• _DIRECTIONS FOR THIS TASK_
Transcribe the data character for character, starting at its first line and ending with the line that contains "Fernand Charron | Pos: Ret -> 1".

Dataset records
══════

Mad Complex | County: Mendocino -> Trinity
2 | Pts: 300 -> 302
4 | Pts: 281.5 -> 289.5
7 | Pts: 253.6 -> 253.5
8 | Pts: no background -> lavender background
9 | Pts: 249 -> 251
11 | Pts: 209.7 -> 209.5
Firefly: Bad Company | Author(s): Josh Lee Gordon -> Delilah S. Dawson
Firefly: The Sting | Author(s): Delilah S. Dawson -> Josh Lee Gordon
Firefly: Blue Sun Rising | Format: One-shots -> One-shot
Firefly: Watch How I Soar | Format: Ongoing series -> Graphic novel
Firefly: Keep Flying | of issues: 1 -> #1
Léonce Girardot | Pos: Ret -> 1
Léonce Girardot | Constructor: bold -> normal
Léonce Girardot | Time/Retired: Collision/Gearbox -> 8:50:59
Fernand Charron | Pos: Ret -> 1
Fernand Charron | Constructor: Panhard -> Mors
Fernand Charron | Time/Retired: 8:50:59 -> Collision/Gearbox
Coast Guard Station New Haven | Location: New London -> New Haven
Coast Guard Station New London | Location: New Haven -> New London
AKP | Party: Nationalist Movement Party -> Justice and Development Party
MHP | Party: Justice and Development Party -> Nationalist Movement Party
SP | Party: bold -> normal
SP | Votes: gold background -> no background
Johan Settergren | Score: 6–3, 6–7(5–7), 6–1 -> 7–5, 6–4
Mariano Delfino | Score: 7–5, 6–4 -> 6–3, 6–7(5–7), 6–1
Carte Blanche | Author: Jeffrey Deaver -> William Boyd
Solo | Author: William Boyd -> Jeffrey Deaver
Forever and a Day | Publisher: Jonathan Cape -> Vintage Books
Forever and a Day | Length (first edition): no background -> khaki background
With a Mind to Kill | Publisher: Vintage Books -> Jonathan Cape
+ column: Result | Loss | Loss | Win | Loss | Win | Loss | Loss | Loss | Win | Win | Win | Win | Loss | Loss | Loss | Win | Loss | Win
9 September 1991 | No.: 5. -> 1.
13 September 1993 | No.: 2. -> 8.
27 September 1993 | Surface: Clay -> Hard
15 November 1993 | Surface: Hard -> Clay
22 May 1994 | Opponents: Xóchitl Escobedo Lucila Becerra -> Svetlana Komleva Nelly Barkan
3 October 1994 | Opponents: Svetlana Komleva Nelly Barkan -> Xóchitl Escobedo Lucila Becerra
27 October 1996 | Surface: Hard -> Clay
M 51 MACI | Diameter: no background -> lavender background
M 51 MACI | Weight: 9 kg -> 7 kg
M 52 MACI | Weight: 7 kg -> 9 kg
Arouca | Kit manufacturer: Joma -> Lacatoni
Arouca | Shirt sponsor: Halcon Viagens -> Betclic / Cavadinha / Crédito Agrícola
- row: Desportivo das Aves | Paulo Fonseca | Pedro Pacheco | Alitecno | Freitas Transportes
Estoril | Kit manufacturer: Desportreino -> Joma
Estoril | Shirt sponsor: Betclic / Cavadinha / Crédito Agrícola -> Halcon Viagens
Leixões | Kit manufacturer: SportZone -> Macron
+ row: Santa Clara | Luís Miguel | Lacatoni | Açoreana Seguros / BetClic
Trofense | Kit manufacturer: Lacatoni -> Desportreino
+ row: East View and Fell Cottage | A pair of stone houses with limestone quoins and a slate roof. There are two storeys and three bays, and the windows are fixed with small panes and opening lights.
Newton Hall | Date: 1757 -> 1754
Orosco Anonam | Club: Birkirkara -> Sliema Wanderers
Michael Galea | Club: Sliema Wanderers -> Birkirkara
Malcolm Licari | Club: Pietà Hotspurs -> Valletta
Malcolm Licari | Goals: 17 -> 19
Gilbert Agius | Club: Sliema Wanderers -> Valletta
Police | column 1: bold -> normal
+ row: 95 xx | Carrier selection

══════

• _THE COMPLETED TASK_
Mad Complex | County: Mendocino -> Trinity
2 | Pts: 300 -> 302
4 | Pts: 281.5 -> 289.5
7 | Pts: 253.6 -> 253.5
8 | Pts: no background -> lavender background
9 | Pts: 249 -> 251
11 | Pts: 209.7 -> 209.5
Firefly: Bad Company | Author(s): Josh Lee Gordon -> Delilah S. Dawson
Firefly: The Sting | Author(s): Delilah S. Dawson -> Josh Lee Gordon
Firefly: Blue Sun Rising | Format: One-shots -> One-shot
Firefly: Watch How I Soar | Format: Ongoing series -> Graphic novel
Firefly: Keep Flying | of issues: 1 -> #1
Léonce Girardot | Pos: Ret -> 1
Léonce Girardot | Constructor: bold -> normal
Léonce Girardot | Time/Retired: Collision/Gearbox -> 8:50:59
Fernand Charron | Pos: Ret -> 1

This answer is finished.